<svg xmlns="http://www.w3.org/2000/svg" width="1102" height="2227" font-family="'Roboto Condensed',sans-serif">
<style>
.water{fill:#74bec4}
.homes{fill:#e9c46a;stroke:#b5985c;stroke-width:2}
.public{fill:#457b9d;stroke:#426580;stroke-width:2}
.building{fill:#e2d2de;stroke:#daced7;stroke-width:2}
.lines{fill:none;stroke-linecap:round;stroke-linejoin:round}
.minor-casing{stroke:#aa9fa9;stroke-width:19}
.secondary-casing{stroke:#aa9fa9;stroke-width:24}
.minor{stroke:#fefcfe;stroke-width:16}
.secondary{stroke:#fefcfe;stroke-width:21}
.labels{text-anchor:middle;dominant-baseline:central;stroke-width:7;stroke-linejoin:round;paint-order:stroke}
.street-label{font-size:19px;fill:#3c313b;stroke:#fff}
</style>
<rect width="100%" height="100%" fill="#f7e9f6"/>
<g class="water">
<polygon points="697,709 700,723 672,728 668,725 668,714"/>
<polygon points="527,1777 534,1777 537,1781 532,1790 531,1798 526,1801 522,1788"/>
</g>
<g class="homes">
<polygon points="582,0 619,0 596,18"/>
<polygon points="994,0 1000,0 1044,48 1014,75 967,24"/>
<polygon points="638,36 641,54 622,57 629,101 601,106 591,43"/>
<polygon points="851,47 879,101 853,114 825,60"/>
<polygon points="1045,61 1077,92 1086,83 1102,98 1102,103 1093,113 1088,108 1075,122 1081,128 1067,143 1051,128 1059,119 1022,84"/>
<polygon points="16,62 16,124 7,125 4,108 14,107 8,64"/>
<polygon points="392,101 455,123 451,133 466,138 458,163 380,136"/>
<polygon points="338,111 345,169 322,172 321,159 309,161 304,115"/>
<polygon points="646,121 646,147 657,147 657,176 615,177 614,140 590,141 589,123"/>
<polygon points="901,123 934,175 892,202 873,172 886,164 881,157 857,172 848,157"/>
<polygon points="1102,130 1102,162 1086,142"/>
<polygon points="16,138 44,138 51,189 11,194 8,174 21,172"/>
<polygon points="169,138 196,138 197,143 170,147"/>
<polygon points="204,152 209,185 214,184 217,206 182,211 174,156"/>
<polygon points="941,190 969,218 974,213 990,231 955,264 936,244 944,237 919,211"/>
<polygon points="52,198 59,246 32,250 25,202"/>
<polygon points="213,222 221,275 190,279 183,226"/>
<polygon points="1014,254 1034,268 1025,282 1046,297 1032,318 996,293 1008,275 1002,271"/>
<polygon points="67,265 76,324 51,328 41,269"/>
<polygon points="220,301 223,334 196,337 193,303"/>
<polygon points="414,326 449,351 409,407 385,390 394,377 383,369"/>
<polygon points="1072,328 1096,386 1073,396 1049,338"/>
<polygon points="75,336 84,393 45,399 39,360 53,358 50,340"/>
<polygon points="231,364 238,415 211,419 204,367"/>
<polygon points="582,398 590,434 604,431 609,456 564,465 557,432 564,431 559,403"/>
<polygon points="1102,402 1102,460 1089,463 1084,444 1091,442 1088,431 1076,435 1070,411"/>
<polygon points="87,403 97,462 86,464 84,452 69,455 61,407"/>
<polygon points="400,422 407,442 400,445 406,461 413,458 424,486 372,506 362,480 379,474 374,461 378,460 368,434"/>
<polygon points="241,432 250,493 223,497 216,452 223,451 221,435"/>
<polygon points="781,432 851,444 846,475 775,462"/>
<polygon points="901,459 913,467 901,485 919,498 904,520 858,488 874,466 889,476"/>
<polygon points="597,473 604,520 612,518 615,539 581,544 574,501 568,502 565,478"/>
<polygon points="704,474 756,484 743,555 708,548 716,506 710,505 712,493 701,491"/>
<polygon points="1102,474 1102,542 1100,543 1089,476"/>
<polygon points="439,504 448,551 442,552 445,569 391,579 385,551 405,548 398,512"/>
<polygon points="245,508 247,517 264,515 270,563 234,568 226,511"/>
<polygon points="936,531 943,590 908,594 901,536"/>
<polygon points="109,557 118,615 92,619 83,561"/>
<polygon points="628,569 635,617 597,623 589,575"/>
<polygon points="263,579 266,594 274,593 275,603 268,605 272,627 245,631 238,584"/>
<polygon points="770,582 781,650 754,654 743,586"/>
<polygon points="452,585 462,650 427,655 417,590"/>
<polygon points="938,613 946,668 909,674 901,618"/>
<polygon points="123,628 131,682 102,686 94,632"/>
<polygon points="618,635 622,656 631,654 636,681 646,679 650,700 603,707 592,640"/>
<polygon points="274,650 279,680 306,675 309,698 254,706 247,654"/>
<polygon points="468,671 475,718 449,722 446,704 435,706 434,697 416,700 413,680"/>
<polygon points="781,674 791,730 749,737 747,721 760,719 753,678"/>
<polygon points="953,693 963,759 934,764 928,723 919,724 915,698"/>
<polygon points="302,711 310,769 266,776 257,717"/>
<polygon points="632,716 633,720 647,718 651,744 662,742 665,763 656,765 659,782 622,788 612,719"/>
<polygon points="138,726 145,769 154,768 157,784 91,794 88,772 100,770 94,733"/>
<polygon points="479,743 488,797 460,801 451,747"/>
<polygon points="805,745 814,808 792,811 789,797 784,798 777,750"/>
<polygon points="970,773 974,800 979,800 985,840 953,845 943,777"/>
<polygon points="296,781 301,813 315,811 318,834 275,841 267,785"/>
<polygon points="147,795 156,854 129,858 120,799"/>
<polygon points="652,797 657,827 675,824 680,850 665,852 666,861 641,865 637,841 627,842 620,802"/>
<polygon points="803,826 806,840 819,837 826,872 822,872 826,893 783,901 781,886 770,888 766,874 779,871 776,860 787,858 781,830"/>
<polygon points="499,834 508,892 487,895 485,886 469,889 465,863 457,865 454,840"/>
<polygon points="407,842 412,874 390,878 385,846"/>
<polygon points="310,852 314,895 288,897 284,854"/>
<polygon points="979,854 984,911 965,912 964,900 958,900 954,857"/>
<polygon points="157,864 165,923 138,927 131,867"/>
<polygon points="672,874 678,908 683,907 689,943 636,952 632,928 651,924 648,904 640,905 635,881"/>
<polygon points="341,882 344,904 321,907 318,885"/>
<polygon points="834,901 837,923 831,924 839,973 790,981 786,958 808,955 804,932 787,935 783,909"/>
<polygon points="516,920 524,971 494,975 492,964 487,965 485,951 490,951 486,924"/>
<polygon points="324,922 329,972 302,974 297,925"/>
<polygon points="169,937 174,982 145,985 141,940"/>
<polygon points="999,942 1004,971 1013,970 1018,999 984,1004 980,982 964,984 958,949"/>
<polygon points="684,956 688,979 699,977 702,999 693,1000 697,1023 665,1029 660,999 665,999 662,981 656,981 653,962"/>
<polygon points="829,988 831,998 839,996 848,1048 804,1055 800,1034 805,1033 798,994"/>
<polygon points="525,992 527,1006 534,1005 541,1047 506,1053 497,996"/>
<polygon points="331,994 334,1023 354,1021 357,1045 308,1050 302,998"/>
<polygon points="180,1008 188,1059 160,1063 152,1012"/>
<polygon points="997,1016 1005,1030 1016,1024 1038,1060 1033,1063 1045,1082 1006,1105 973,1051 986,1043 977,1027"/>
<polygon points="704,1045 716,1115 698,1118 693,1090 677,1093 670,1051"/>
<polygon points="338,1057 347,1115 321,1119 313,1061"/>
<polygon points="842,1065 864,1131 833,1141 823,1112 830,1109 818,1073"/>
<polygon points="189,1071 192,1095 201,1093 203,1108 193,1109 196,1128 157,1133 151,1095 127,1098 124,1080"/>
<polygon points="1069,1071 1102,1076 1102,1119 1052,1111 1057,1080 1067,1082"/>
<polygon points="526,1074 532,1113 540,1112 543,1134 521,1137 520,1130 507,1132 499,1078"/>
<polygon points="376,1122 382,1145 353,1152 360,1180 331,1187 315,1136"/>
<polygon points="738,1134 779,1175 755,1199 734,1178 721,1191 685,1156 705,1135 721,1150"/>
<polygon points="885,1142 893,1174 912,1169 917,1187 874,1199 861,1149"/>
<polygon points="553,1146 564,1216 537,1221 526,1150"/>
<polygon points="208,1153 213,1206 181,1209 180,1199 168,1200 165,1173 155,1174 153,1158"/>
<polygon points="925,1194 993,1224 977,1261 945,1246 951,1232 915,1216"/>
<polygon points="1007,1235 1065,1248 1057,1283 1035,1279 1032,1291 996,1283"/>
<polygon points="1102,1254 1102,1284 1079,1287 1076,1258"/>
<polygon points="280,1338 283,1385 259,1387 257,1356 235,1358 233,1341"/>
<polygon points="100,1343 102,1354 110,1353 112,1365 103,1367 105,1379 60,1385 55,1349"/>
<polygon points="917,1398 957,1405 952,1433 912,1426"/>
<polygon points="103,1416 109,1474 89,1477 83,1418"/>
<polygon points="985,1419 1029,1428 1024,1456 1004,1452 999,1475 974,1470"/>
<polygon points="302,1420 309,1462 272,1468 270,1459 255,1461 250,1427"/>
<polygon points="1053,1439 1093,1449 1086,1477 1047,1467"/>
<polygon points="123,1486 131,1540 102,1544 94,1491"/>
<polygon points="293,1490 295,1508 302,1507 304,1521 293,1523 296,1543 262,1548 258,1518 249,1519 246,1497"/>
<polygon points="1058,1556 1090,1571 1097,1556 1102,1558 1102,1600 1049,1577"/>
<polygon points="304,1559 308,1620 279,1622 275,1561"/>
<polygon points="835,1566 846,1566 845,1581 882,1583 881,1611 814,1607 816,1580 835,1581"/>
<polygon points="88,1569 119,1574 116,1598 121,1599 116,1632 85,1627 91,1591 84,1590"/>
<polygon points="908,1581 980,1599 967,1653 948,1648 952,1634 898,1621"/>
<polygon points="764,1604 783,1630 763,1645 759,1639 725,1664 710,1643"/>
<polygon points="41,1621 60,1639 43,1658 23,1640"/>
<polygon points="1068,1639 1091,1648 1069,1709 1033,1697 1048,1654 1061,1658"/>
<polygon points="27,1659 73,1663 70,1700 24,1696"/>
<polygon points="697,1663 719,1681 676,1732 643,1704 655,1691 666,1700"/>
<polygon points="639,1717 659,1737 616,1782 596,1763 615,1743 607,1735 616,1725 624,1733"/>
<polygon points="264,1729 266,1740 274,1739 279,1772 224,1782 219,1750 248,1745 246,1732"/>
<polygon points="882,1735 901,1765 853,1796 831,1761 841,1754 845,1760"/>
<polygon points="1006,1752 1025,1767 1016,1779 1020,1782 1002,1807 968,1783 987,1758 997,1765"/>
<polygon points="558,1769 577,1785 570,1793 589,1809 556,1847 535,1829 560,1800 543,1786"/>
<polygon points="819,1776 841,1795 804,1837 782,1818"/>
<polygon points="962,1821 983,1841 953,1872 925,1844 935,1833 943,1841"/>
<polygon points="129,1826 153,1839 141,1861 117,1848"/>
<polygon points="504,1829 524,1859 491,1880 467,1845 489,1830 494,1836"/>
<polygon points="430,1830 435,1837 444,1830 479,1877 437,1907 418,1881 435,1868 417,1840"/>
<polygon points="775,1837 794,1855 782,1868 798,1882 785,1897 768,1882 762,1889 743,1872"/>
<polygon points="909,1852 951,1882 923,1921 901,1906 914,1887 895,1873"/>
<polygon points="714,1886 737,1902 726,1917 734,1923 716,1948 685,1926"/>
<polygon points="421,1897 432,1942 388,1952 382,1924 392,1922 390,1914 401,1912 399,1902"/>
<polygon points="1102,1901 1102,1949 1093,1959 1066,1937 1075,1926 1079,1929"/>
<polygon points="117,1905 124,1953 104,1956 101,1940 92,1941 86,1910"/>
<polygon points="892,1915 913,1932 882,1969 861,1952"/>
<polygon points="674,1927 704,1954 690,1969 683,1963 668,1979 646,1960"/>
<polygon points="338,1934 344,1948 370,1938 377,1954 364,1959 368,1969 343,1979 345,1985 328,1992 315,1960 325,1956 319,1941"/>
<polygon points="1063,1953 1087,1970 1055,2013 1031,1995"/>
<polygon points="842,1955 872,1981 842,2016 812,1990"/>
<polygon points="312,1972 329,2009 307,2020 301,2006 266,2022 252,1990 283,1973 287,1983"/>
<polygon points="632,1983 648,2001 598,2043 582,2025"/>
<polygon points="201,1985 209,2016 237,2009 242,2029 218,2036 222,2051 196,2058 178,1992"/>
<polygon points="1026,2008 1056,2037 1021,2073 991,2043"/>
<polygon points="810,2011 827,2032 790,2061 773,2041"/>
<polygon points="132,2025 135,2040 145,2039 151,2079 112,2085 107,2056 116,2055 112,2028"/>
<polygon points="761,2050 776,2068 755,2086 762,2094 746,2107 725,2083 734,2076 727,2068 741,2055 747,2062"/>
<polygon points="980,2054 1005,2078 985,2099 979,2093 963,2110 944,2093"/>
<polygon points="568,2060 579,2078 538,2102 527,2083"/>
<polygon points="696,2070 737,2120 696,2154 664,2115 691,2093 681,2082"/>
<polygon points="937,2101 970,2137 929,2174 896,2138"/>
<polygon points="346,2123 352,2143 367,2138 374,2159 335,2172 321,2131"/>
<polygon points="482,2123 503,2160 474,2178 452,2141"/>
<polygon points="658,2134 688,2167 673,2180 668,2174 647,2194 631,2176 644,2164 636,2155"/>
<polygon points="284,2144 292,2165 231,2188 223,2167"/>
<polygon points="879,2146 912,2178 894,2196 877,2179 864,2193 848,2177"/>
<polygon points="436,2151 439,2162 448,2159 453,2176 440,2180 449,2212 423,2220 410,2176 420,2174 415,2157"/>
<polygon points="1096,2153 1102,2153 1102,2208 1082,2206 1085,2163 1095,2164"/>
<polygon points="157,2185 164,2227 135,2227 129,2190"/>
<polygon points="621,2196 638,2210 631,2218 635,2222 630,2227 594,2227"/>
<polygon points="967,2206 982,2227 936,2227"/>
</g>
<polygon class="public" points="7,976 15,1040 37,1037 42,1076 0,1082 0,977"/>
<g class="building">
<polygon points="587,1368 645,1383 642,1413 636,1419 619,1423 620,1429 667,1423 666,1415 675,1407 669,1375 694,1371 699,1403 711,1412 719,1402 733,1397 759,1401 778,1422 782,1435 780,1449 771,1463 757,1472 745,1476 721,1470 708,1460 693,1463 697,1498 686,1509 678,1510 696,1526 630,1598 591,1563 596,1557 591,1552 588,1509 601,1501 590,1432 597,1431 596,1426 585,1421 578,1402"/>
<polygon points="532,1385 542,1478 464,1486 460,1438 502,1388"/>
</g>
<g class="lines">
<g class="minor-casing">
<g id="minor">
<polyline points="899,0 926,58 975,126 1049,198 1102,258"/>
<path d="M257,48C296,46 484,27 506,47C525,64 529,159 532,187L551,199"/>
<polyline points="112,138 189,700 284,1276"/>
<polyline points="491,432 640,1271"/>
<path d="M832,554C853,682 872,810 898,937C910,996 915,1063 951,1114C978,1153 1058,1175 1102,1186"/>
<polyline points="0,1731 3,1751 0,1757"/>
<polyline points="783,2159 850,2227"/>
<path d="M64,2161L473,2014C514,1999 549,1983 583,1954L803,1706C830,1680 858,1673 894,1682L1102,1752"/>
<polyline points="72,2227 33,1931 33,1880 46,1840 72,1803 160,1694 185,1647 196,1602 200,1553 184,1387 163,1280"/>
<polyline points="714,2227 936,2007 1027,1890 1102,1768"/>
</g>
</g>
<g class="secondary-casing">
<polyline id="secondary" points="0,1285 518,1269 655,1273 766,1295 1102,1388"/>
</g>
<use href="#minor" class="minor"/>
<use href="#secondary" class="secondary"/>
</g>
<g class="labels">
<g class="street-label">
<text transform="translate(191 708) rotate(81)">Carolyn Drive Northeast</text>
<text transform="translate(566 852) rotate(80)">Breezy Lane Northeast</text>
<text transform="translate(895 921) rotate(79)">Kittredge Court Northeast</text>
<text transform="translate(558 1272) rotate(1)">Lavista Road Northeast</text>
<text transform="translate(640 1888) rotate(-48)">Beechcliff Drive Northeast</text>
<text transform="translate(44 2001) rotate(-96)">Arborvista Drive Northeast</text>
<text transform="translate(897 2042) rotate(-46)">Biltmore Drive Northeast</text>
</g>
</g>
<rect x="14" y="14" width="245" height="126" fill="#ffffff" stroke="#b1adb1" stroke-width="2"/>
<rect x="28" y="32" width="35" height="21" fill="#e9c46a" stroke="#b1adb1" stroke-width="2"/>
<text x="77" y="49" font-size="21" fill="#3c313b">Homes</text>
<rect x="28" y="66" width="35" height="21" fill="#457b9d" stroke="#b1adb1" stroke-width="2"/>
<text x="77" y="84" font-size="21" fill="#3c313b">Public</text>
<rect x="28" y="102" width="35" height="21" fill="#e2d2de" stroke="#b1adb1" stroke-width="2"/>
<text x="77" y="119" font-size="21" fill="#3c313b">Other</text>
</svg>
============================================================
§ **EXERCISE GOAL**
Using the material above, copy every line in which the string "lines" occurs.

§ **SOLUTION TO THE PROBLEM**
.lines{fill:none;stroke-linecap:round;stroke-linejoin:round}
<g class="lines">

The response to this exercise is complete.